The results showed that Na⁺, Ca⁺, DRSi, and DOC were conservative solutes; therefore, they were suitable tracers for mixing modelling. In our mixing model, three types of water were identified as EMs (ATM, DGW, and SGW) that could explain the chemistry of the stream water through mixing. These EMs were characterized as follows:

• ATM EM: low concentrations of all solutes included in the mixing model;

• DGW EM: high concentration of all solutes except DOC;

• SGW EM: very high DOC concentrations and intermediate concentrations of all other solutes.
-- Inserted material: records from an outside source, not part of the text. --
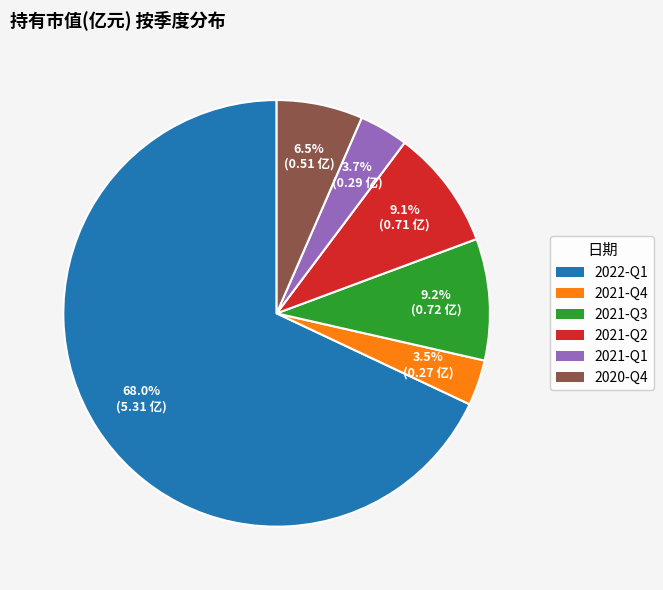

To the nearest percent, what is the average slice percentage?

17%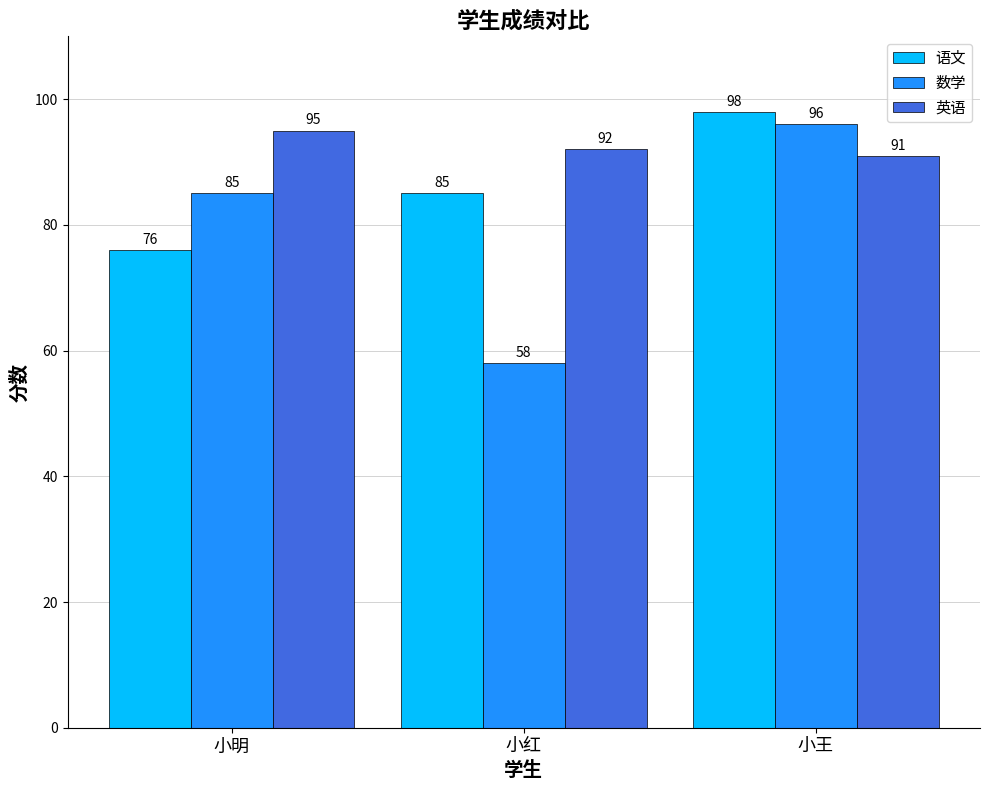

What is the label of the 3rd bar from the left?

小王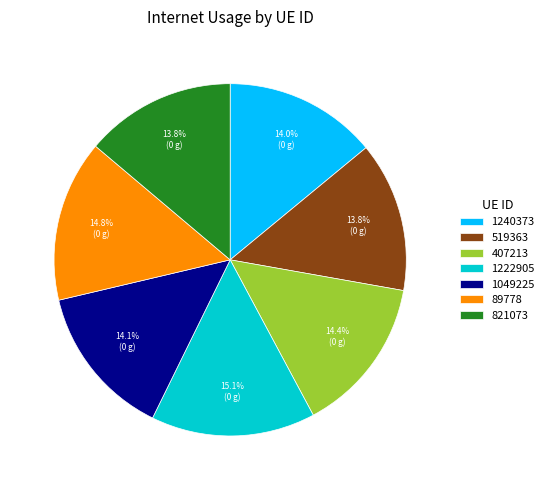

What is the ratio of the value at 1222905 to the value at 821073?

1.1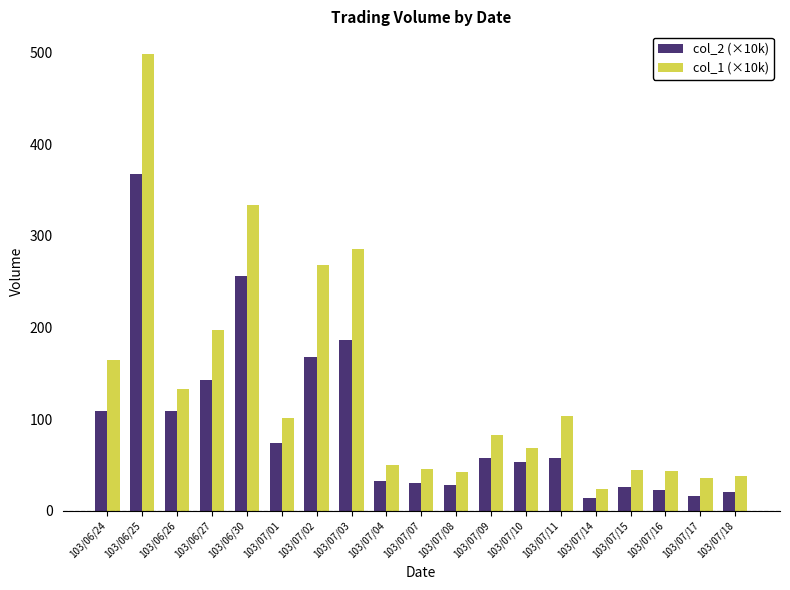

Read the col_1 (×10k) value at 103/06/27.

197.1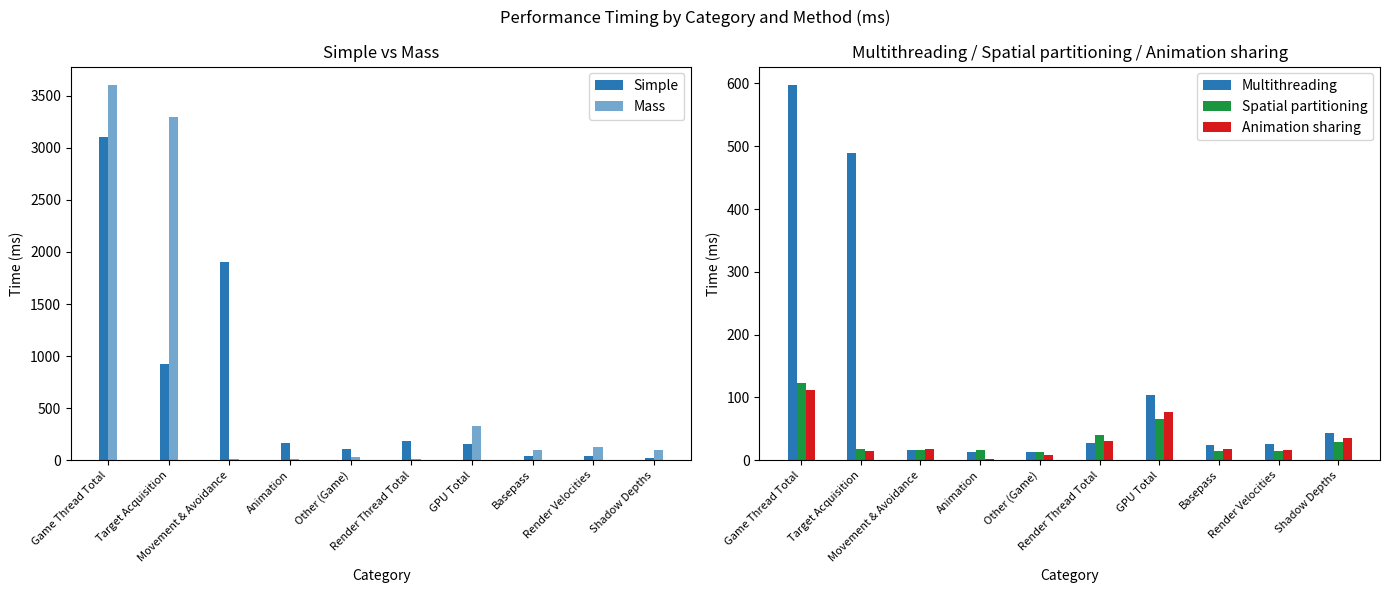

Are the bars grouped side by side (vs. stacked)?

Yes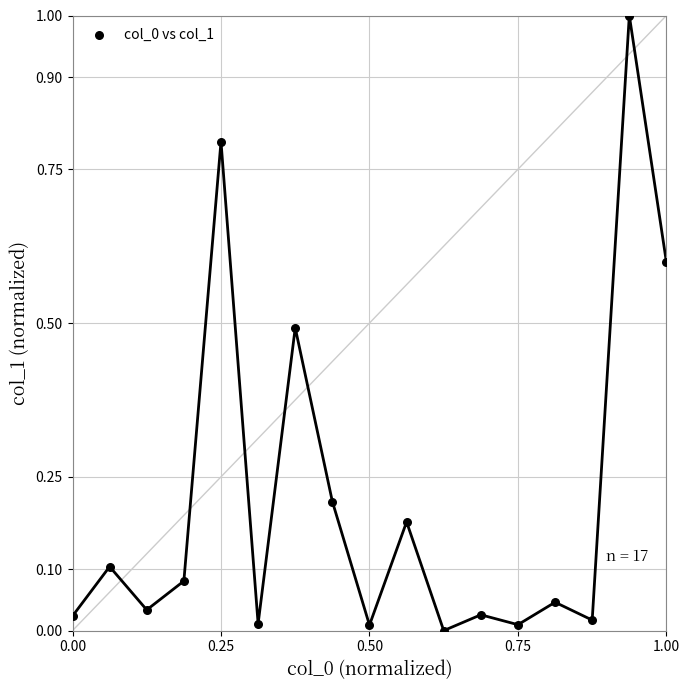

What is the range of X values (max minus min)?

1.0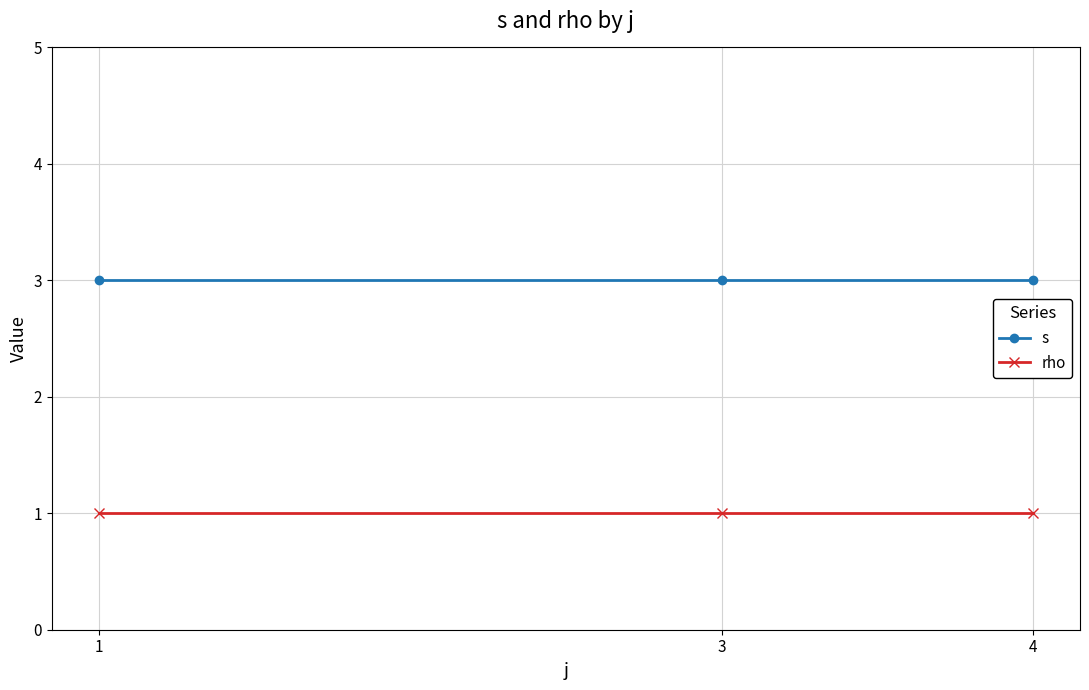

What is the difference between the highest and lowest values at 1?

2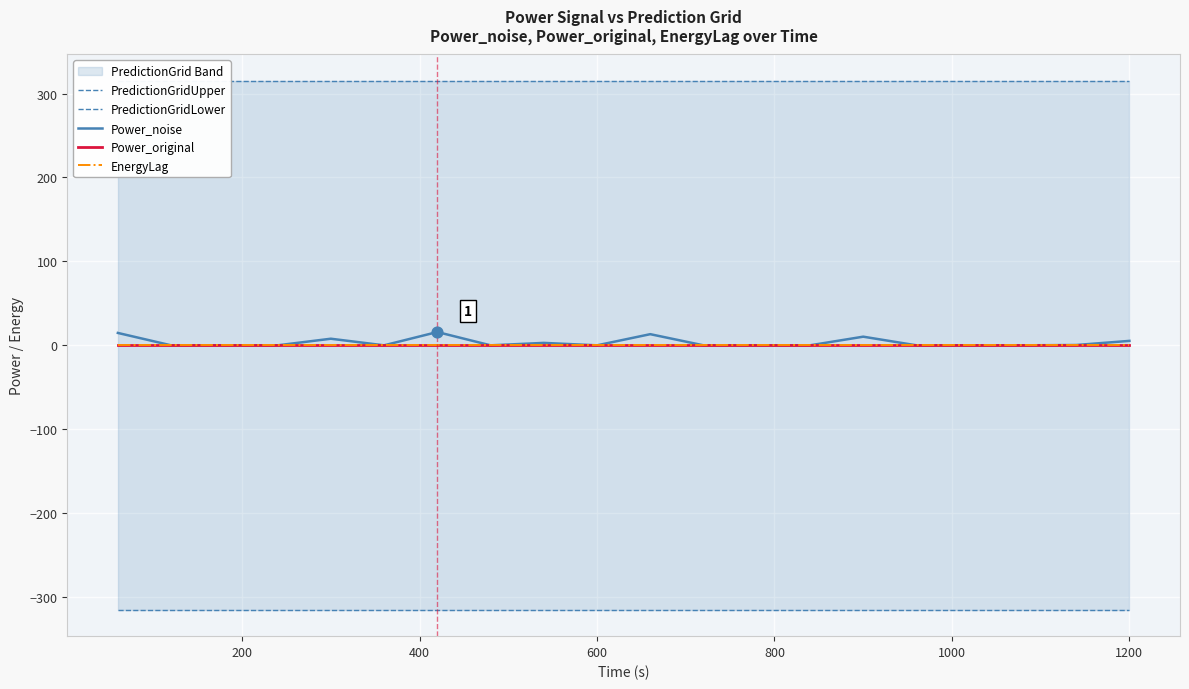

What are all the series names shown in the legend?

PredictionGridUpper, PredictionGridLower, Power_noise, Power_original, EnergyLag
The infiltration of a large volume of water through soil and rock fissures into the groundwater compartment during the melting season and storms displaced the existing groundwater via translational and lateral flow. This caused an important (45%) year-round contribution of groundwater to the surface flow, with peaks reaching > 70% during storm flow periods. Our results add to the evidence provided by other studies that the hydrology of high mountain catchments is more complex than that of a “Teflon basin.”

Hooper’s diagnostic tools were particularly useful for applying EMMA to estimate the different EM contributions to streamflow in the studied high mountain catchment. This study demonstrates the applicability of mixing modelling in high mountain catchments, which can help us better understand the hydrological dynamics of high mountain catchments by accounting for the role of groundwater to more accurately understand and predict changes (both in quantity and quality) in surface flow due to water discharges from different compartments. Furthermore, this work can serve as a basis for future studies in the Pyrenees region that aim to better understand and apply concepts that have entered hydrological research over the last decade, such as the so-called “old water” paradox.

Acknowledgements

The authors thank the directors and staff of the Aigüestortes i Estany de Sant Maurici National Park for their help during the field work.

Disclosure statement

No potential conflict of interest was reported by the author(s).

Additional information

Funding

This study was financed by the OAPN – Spanish Ministry of Environment [ACOPLA project, ref. 011/2008], and the Spanish Ministry of Science and Innovation [TRANSFER project, ref. CGL2016-80124-C2-2-P; pre-doctoral grant FPI to DM, ref. BES-2017-082740].